Deliveroo riders have been refused the right to form unions in a landmark decision made by the UK Supreme Court.

 

It comes after an unsuccessful appeal from the Independent Workers Union of Great Britain (IWGB), which has been seeking collective bargaining rights for a group of Deliveroo riders working in London’s Camden and Kentish Town since November 2016.

 

Deliveroo had rejected IWGB’s formal request on two occasions before the union applied to the Central Arbitration Committee (CAC), which has powers to order an employer to recognise a union.

 

The CAC did not accept the IWGB’s reasoning after it concluded the riders in question could not be considered as “workers” within the meaning of section 296 of the Trade Union and Labour Relations (Consolidation) Act 1992.

 

The IWGB took the case to the Supreme Court in April this year, arguing that the CAC’s decision breached the riders’ human rights under article 11 of the European Convention on Human Rights.

 

The Supreme Court announced today (21 November) that it “unanimously dismisses” the Union’s appeal.

 

Judges Lord Lloyd-Jones and Lady Rose stated the Deliveroo riders do not have an “employment relationship” with Deliveroo.

 

The IWGB had previously argued its riders should be recognised as “workers” because they are performing services personally for Deliveroo, in line with the 1992 Act’s definition of a worker.

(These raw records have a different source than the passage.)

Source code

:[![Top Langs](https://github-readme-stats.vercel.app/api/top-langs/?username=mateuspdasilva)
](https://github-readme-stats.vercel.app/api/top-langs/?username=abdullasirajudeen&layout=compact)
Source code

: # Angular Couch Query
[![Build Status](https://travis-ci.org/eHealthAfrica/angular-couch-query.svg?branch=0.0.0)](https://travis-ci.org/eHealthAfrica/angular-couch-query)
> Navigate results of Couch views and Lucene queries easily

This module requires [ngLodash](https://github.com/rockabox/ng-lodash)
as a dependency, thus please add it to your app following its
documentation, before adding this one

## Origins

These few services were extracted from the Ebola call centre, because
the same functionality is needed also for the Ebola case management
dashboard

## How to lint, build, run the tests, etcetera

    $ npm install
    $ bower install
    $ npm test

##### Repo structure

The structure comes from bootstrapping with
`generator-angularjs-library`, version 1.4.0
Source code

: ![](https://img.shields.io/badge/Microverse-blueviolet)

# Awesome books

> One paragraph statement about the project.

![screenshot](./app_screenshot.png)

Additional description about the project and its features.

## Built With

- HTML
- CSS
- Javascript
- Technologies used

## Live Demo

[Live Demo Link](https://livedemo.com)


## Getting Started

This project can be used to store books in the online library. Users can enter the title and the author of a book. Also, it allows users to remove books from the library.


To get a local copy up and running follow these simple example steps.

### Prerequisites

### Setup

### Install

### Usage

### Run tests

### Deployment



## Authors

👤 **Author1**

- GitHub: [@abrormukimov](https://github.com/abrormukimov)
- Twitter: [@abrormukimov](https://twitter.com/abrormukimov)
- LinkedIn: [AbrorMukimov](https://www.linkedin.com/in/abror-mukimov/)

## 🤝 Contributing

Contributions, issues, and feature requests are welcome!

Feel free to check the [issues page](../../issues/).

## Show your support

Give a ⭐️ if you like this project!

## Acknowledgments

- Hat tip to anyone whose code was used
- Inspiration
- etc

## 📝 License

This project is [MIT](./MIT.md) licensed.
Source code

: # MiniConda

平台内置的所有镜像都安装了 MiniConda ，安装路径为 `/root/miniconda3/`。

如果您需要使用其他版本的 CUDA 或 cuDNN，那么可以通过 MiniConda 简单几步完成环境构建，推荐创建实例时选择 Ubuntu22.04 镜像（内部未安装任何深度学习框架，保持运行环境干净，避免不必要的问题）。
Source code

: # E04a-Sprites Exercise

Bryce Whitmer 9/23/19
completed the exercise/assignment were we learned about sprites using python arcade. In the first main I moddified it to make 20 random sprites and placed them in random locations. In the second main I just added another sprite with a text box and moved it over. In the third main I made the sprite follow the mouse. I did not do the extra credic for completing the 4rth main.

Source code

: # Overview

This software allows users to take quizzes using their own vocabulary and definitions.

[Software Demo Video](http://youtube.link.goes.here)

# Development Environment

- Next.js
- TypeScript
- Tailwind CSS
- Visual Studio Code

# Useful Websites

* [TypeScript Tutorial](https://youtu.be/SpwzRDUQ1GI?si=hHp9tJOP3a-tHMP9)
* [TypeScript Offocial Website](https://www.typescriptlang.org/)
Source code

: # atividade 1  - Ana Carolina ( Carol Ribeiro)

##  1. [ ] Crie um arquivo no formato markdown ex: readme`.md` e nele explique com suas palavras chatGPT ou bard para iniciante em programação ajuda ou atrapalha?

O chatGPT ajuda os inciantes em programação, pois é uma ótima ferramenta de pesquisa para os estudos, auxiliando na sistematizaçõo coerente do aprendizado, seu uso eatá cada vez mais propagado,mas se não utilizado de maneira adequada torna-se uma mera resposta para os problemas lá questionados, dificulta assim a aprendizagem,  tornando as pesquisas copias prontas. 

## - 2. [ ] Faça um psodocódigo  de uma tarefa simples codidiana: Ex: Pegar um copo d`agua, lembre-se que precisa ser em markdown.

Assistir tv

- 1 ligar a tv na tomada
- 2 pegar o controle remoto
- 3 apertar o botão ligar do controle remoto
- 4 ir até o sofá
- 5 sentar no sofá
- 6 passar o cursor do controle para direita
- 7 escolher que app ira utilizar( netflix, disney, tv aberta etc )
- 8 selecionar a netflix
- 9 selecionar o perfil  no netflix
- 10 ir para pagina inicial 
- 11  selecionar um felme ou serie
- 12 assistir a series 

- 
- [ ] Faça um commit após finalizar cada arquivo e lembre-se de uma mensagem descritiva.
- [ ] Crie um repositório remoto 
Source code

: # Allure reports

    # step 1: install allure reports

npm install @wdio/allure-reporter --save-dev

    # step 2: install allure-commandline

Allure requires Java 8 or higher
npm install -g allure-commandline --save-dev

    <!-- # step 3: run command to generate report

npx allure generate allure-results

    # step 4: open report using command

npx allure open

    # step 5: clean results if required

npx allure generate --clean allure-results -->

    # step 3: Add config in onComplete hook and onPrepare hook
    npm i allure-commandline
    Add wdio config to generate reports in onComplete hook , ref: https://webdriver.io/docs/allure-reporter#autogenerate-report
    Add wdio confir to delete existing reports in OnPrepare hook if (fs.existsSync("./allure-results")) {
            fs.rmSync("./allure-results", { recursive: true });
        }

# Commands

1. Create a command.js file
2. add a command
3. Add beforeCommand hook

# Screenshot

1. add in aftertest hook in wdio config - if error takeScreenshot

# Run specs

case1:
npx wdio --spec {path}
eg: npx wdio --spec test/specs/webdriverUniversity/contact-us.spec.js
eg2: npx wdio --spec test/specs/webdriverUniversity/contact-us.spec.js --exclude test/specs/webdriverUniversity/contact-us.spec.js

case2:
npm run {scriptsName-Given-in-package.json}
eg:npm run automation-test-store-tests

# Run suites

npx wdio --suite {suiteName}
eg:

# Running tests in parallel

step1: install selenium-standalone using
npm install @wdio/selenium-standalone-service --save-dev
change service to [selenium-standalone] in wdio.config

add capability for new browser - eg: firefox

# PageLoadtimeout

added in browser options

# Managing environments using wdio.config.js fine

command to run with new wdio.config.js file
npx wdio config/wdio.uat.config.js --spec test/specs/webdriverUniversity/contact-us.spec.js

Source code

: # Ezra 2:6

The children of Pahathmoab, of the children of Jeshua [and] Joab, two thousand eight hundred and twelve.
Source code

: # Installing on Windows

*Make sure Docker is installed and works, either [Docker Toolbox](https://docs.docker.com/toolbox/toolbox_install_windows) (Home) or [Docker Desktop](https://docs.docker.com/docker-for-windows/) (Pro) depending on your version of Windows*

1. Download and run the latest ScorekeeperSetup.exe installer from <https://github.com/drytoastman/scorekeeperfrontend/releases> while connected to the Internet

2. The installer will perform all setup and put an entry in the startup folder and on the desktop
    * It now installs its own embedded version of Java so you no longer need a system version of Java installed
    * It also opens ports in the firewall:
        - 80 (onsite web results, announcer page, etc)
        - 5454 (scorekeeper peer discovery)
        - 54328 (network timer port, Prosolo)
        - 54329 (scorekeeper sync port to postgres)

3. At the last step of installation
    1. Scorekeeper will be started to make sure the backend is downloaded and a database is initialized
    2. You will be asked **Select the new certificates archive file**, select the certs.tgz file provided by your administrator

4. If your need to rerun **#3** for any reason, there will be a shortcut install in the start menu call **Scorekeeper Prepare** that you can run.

The Supreme Court disagreed with this claim as riders can technically use substitutes.

 

It added that the presence of an employment relationship was further undermined by the fact that Deliveroo did not object to riders working simultaneously for competitors and did not terminate riders’ contracts for failing to make themselves “sufficiently available”.

 

The judges concluded: “As the riders do not have an employment relationship, they are not able to rely on the trade union rights conferred by article 11.”

 

The ruling comes after delivery companies, including Deliveroo, were told to end the practice of unchecked account sharing, known as ‘substitutions’, by government last week after concerns were raised about underage riders or those without the right to work in the UK using these platforms.

 

A spokesperson for Deliveroo said: “UK courts repeatedly and at every level have confirmed that Deliveroo riders are self-employed, and this now includes the Supreme Court, the highest court in the country.

 

“This is a positive judgement for Deliveroo riders, who value the flexibility that self-employed work offers. We are proud to be able to offer tens of thousands of riders this flexibility alongside the security of free insurance, sickness coverage, support for new parents and a unique union recognition agreement. We will continue to listen to and work with riders to offer them the work they tell us they want.”

 

Meanwhile, the IWGB published a statement expressing their “disappointment after years spent fighting a legal battle to secure riders’ bare minimum employment rights”.

 

“As a union we cannot accept that thousands of riders should be working without key protections like the right to collective bargaining, and we will continue to make that case using all avenues available to us, including considering our options under international law.”

 

It added: “Whether reflected in legislation or not, couriers are joining the union in ever bigger numbers and building our collective power to take action and hold companies like Deliveroo to account. Our strength lies not in court rulings but in our unity as a workforce coming together to demand change.”